As one year ends and another begins, we always feel filled with renewal, optimism and hope. But those things seem in short-supply for physicians these days. Patients, too, are feeling the frustration and can only hope for 2023 to be the year when things get better. To that end, here’s a layperson’s list of New Year’s Resolutions for physicians.
1. A voice for physicians. There are dozens of national, provincial and territorial medical associations, colleges, specialist associations and interest groups. Each has its own mandate, agenda and voice. Each can represent the physician view to the public but also cause confusion amongst the public. As a result, the physician voice is as fractured and fragmented as it is heterogeneous. The public would benefit from one united physician voice.
2. A place for productive debate. It’s natural and good for physicians to debate amongst themselves. They need to discuss ideas, research and hypotheses. Today, that ‘conversation’ is splashed all over the pages of social media in short, and often terse, snippets. It’s hardly the stuff of meaningful debate and peer-review. Physicians need a better forum for more meaningful conversation.
3. Put patients first and foremost. The COVID-19 debate has slowly but surely drawn many physicians into political forums. There is nothing wrong with physicians being a part of democratic debate but it can be harmful if it comes at the expense of a patient-centric view. Physicians, when speaking professionally, need to put patients above all else, including their personal ideologies. “Yes” to patients through politics, but “no” to politics over patients.
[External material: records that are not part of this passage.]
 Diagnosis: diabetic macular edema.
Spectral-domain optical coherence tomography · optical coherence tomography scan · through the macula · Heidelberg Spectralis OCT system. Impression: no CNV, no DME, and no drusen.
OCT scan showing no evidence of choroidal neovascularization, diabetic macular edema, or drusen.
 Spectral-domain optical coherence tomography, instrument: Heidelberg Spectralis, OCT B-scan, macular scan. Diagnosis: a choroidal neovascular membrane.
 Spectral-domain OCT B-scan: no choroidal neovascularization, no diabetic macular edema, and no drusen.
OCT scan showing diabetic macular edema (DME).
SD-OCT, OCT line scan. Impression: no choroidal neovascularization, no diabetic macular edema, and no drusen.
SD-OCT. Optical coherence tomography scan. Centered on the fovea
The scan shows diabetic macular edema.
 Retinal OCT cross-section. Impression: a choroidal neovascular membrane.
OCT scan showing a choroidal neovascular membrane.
4. More training spots and more long-term thinking. Patients have paid the price, now more acutely than ever, for short-term thinking more consistent with election cycles than demographic shifts. The days of Barer-Stoddart had a long-term negative effect on the number of physicians. It’s going to take better planning to reverse and recover from it. Otherwise, shortages will get worse. It costs governments money to train physicians but it costs society more if they don’t.
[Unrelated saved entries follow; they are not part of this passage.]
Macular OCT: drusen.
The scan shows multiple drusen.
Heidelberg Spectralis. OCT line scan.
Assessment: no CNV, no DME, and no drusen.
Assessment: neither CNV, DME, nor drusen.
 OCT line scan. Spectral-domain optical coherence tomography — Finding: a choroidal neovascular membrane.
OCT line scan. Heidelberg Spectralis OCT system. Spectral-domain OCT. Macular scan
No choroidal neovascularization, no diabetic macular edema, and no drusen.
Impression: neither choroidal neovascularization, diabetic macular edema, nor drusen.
5. Figure out national licensure once and for all. The idea has been bandied about for years but many physicians, governments and regulatory bodies are still unsure of how it will impact their respective jurisdictions. Will it help remote access for rural communities? Will it flood major centres like Toronto and Vancouver? Will it mean more virtual care and less in-person care? Will it mean two-tiers of care—in person for urban centres and virtual care for rural and remote? Will it end the return of service agreement regimes that many provinces use to recruit IMGs into remote areas as a band-aid solution? If national licensure occurs, are national standards far behind? How would those be set? National licensure would, conceivably, be a bold change but the medical profession won’t jump in until they figure some of these things out. Meanwhile, the public waits.
6. One comprehensive, integrated, user-friendly EHR. A system that allows physicians easy, efficient access to a patient’s health records—charts, labs, drug history, etc.—no matter the health setting would ease the administrative burden on physicians and, more importantly, benefit patients immensely. With technology being what it is today, such an option seems like it’s never been closer but anyone who knows anything about the complexity and politics of EMRs and EHRs also knows such a system is probably still just a dream.
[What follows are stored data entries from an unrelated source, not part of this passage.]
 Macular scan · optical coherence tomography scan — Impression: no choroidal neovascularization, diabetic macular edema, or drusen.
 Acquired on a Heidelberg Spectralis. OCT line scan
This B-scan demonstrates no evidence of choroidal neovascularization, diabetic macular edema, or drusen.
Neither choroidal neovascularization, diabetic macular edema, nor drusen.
7. Preventative care. There is an increasingly long list of things that people do to themselves and others that cause illness in one form or another. Smoking, drinking, reckless driving, and poor eating and exercise habits are just a few of the more obvious ones. But what about things like indoor air quality, or environmental pollution, or microplastics in our water? Our world now seems dominated by respiratory illness and environmental threats. If physicians could forcefully advocate for the air we breathe—indoors and out—and the water we drink to be clean and free of contaminants (while coupling it with consistent, generational advice on healthier lifestyles), patients may be healthier and alleviate pressure on the system. It’s unlikely governments will drive such an initiative so physicians may be among the only groups that can.
Matt Maruca is a lawyer, communications expert and consultant. He is also an expert in physician compensation and spent a decade as a senior executive of a major medical association.